::: Page text

# FinerDetails - Mini Cooper S Cab GTT



## Finerdetails (Apr 30, 2006)

A real unknown for me this one as this was to be my first Mini to detail. Most details have found the paintwork to be rock hard so I was expecting the worst.

I left home slightly ahead of plan, but not much, seeing me out on the motorway at 5.35am! Getting me to the customer's address just before 7.45. Here are the pictures of the car when I arrived:



















paintowrk which didnt capture on camera as bad as the swirls looked in the metal:




























the roof would be cleaned and re-proofed too:



















engine bay:










interior:



















sills:



















Once we had the intro chat, walked around the acr and I'd found the acess points I needed it was time to crack on. First job was APC and a fine brush, door jams, sills and the engine bay:










After this it was alloys, tyres and arches, APC, Bilberry and a range of brushes:




























Next job was cleaning the hood. Using Ragg Top cleaner and a brush:



















After the roof the paintwork and glass: Ativo and a wash mitt










Then onto claying with Swissvax Paint Rubber:



















and tar remover for lower sills, alloys and the back end.



















Once finally clean and looking a whole lot better it was time to test the paintwork and tailor the pad, polish and technique to the paint defects:














































I stayed with 6 inch pad due to the mini's panel shapes and also used 3m fine cut with a dab of ultrafina.

::::::
::: Data for the task

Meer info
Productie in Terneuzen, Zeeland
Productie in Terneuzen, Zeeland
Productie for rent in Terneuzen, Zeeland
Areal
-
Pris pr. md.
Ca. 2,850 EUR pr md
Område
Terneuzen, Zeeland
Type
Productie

::::::

Instruction A: In the Mini detailing write-up, list the areas the first job covered with APC and a fine brush.
Instruction B: Retype every line of the records above character for character, keeping each line in its original order.

Task answer A:
- door jams
- sills
- the engine bay

Task answer B:
Meer info
Productie in Terneuzen, Zeeland
Productie in Terneuzen, Zeeland
Productie for rent in Terneuzen, Zeeland
Areal
-
Pris pr. md.
Ca. 2,850 EUR pr md
Område
Terneuzen, Zeeland
Type
Productie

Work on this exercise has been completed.